Work to be completed
In the records below, find the line with "The government agencies" and the line with "Key stakeholders' specific"; return exactly those lines and every line between them.

Segment Start: Data excerpts

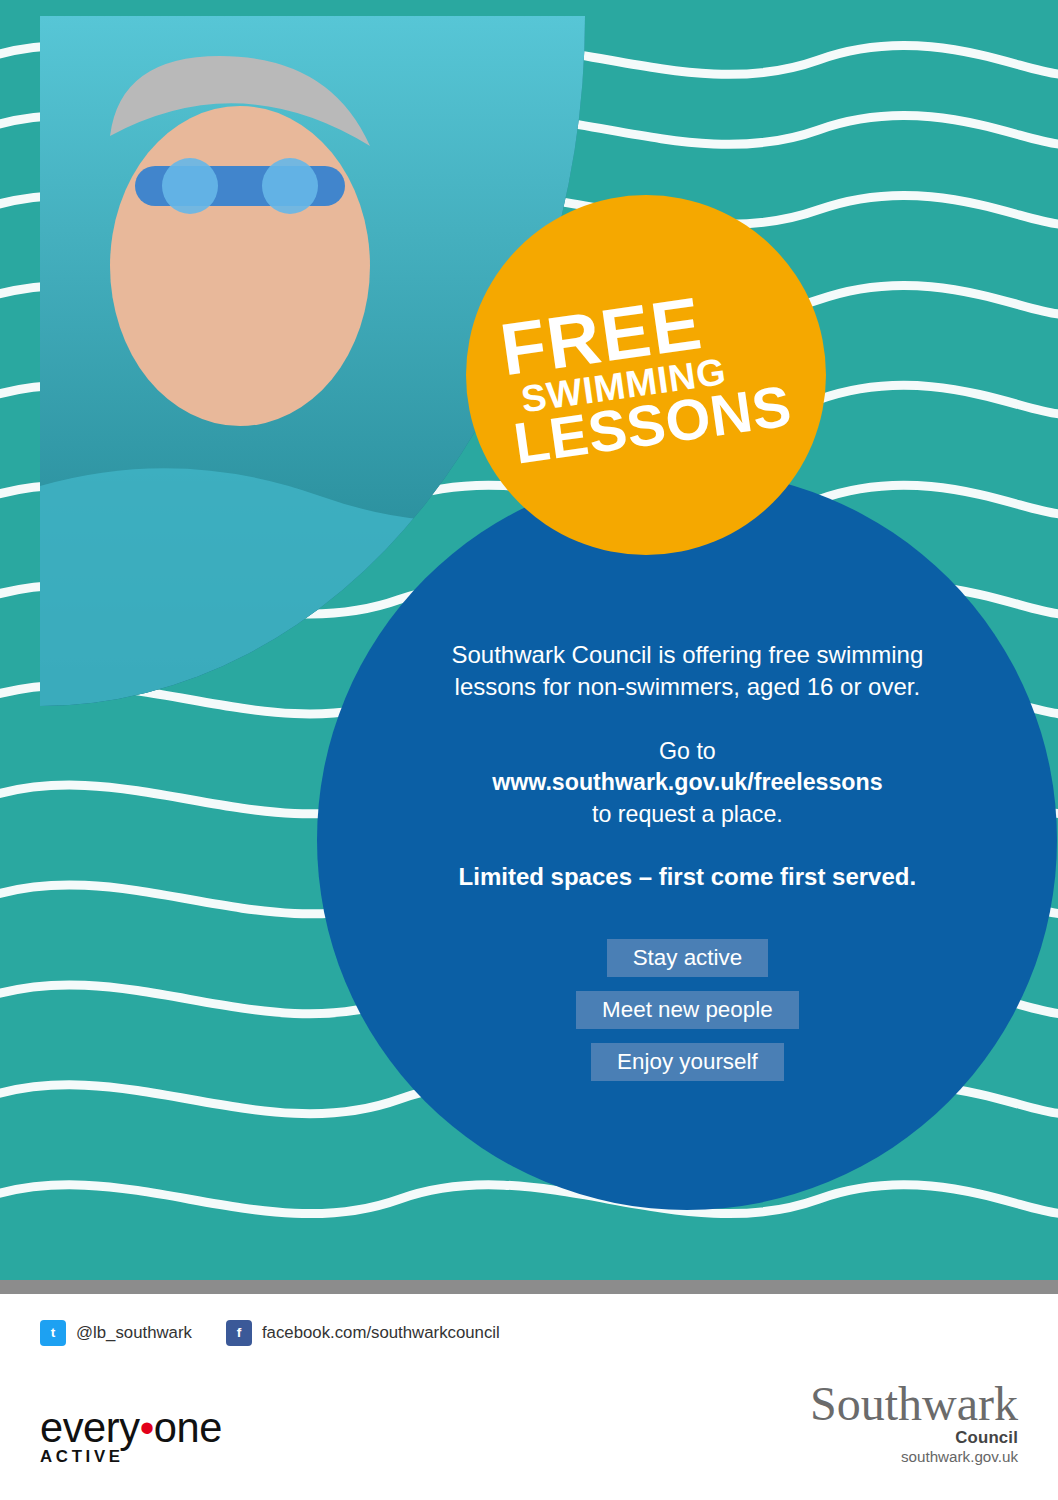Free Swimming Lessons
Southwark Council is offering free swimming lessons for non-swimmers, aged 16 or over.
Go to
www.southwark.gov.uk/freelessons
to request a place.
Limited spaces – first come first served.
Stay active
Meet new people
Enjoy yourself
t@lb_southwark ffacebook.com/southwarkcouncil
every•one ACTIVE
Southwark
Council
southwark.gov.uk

Segment End: Data excerpts
Segment Start: Data excerpts

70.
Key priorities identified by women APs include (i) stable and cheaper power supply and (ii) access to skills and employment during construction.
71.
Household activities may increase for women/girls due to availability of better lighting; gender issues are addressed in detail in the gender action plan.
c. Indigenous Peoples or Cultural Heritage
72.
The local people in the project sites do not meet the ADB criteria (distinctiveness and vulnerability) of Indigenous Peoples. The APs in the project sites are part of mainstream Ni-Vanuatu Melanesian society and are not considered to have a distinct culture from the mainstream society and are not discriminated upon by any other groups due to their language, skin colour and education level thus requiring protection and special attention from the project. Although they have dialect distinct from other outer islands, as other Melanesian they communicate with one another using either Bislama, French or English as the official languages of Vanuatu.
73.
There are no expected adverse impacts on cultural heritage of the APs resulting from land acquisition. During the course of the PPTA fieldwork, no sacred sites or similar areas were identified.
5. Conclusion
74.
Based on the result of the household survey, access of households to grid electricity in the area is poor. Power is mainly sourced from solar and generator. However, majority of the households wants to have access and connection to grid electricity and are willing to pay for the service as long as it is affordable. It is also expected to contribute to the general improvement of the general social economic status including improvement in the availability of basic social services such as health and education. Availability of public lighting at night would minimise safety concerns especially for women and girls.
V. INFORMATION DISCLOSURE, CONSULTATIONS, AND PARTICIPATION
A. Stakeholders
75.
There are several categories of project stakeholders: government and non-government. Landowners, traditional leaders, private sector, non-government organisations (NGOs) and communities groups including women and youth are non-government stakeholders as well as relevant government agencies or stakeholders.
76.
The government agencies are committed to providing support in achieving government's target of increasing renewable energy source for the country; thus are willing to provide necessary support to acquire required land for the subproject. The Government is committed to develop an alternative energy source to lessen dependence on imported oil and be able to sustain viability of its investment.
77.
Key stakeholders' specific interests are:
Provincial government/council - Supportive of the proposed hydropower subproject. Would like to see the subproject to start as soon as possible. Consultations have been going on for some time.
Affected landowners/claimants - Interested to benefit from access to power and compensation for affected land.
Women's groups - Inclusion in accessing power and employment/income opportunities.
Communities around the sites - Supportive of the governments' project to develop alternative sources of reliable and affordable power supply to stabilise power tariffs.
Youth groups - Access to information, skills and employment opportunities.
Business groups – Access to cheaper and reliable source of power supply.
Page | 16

Segment End: Data excerpts

Finished exercise
The government agencies are committed to providing support in achieving government's target of increasing renewable energy source for the country; thus are willing to provide necessary support to acquire required land for the subproject. The Government is committed to develop an alternative energy source to lessen dependence on imported oil and be able to sustain viability of its investment.
77.
Key stakeholders' specific interests are:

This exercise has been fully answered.